This patch adds initial support for offloading basechains using
the priority range from -32767 to 32767. This is restricting the
netfilter priority range to 16-bit integer since this is what most
drivers assume so far from tc.

The software to hardware priority mapping is not exposed to userspace.
Hence, it should be possible to extend this range of supported priorities
later on once drivers are updated to support for 32-bit integer
priorities.

Signed-off-by: Pablo Neira Ayuso <pablo@netfilter.org>
---
v4: no changes wrt. [PATCH net 2/2,v3] netfilter: nf_tables: map basechain
    priority to hardware priority.

 include/net/netfilter/nf_tables_offload.h |  2 ++
 net/netfilter/nf_tables_api.c             |  4 ++++
 net/netfilter/nf_tables_offload.c         | 18 +++++++++++++++---
 3 files changed, 21 insertions(+), 3 deletions(-)

diff --git a/include/net/netfilter/nf_tables_offload.h b/include/net/netfilter/nf_tables_offload.h
index 3196663a10e3..3c31e9d55028 100644
--- a/include/net/netfilter/nf_tables_offload.h
+++ b/include/net/netfilter/nf_tables_offload.h
@@ -73,4 +73,6 @@ int nft_flow_rule_offload_commit(struct net *net);
 	(__reg)->key		= __key;				\
 	memset(&(__reg)->mask, 0xff, (__reg)->len);
 
+u32 nft_chain_offload_priority(struct nft_base_chain *basechain);
+
 #endif
diff --git a/net/netfilter/nf_tables_api.c b/net/netfilter/nf_tables_api.c
index 605a7cfe7ca7..9cf0fecf5cb9 100644
--- a/net/netfilter/nf_tables_api.c
+++ b/net/netfilter/nf_tables_api.c
@@ -1662,6 +1662,10 @@ static int nf_tables_addchain(struct nft_ctx *ctx, u8 family, u8 genmask,
 
 		chain->flags |= NFT_BASE_CHAIN | flags;
 		basechain->policy = NF_ACCEPT;
+		if (chain->flags & NFT_CHAIN_HW_OFFLOAD &&
+		    !nft_chain_offload_priority(basechain))

▶ _EXERCISE_
List each file that the patch's change summary reports as modified, along with the number of lines changed in that file.

▶ _EXCERPTED RECORDS_
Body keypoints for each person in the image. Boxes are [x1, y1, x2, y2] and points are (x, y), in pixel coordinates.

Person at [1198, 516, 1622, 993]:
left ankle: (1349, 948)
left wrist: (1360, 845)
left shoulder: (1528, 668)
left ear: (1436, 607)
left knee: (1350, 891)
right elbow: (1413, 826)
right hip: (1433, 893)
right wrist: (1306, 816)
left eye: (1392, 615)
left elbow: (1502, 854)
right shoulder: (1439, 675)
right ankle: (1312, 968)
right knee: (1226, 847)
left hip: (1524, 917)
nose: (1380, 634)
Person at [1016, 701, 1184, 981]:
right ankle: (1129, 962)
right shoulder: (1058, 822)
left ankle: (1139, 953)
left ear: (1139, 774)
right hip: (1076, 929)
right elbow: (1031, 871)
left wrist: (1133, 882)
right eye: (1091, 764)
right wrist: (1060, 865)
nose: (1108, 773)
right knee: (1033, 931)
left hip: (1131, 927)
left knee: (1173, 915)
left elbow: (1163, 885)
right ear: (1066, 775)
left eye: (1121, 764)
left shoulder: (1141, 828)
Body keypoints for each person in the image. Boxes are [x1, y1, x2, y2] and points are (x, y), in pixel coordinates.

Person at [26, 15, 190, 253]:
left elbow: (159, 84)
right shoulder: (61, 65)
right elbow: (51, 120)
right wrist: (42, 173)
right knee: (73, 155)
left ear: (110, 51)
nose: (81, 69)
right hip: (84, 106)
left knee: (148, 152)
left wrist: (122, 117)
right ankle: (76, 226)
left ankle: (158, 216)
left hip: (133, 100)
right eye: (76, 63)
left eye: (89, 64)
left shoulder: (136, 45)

▶ _SOLUTION FOR THIS EXERCISE_
- include/net/netfilter/nf_tables_offload.h: 2
- net/netfilter/nf_tables_api.c: 4
- net/netfilter/nf_tables_offload.c: 18